In sharing the meaning of ‘malversation,’ Susie Dent sums up the morally bankrupt regime currently in power in Britain
Consistent in her ability to supply many a ‘Word of the Week’ for The Steeple Times, etymologist and Countdown ‘Dictionary Corner’ stalwart Susie Dent has gone and done it again.
Tweeting on Thursday and following up on her brilliant use of ‘thunderplump’ earlier this week, Dent remarked on a word of Middle French origin that sums up Boris Johnson’s Conservative government. Her missive read:
Word of the day is ‘malversation’ (16th century): the corrupt administration of power.
In a week when ‘Bosie The Clown’ has shown his true colours in his inept handling of ‘Owen Paterson-gate,’ we have most definitely seen ‘malversation.’

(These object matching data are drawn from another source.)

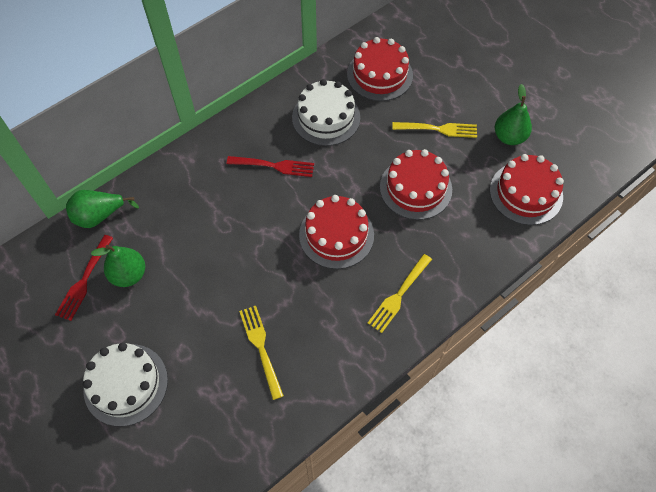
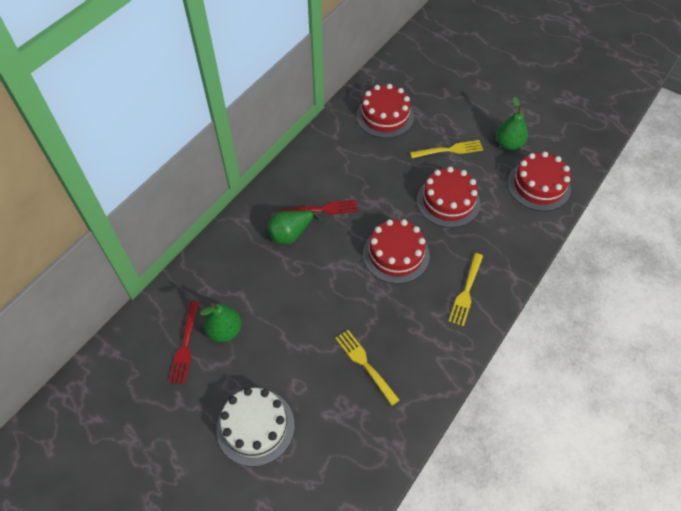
camera: 15 degrees left, 5 degrees down
(99, 216) = (180, 286): green pear -> green pear (291, 234)
(326, 117) = (352, 160): white cake -> none

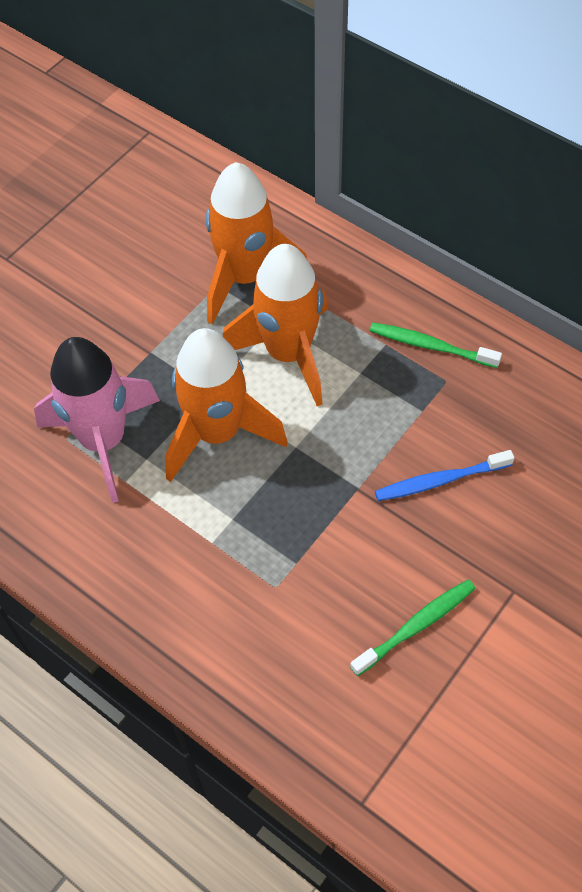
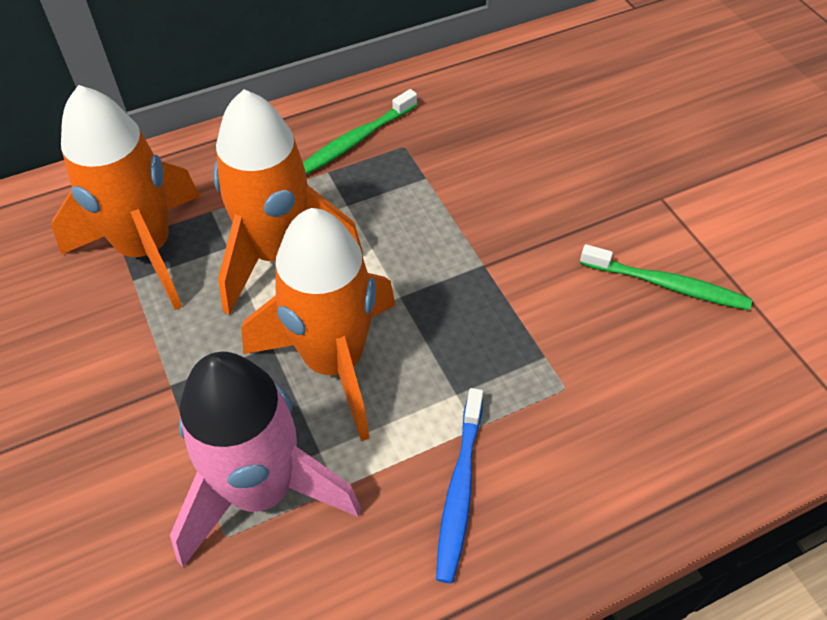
camera: 65 degrees left, 5 degrees down
(416, 626) = (667, 285): green toothbrush -> green toothbrush turned 120 degrees clockwise
(440, 480) = (513, 198): blue toothbrush -> blue toothbrush (459, 490)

That anyone views it acceptable that an already handsomely paid MP and former minister took over £500,000 extra to lobby for private companies is bad enough, but that his cretinous colleagues were then forced to march through the lobbies in support of this charlatan is an utter disgrace.

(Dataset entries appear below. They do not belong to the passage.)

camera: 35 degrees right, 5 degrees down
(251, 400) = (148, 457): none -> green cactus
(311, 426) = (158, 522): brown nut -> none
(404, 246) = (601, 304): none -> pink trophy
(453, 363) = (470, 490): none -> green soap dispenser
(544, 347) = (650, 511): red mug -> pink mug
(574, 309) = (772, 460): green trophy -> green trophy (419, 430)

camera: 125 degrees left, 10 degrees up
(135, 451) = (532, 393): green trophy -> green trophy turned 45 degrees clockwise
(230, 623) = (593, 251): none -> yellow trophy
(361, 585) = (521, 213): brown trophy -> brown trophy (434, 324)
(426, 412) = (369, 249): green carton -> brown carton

Forever more a ‘malverser,’ Paterson – who was quite happy to sit in Parliament for 24 years without previously moaning about how “cruel” a place he supposedly now believes it to truly be – will be remembered now as a ‘King of Sleaze.’ Equally, if this prized prig thinks he’ll now be “clearing his good name,” he’s about as likely to see another pig fly across the sky above his vast Shropshire mansion.
Shame on Owen Paterson, but more so shame on Boris Johnson and his wholeheartedly rotten government.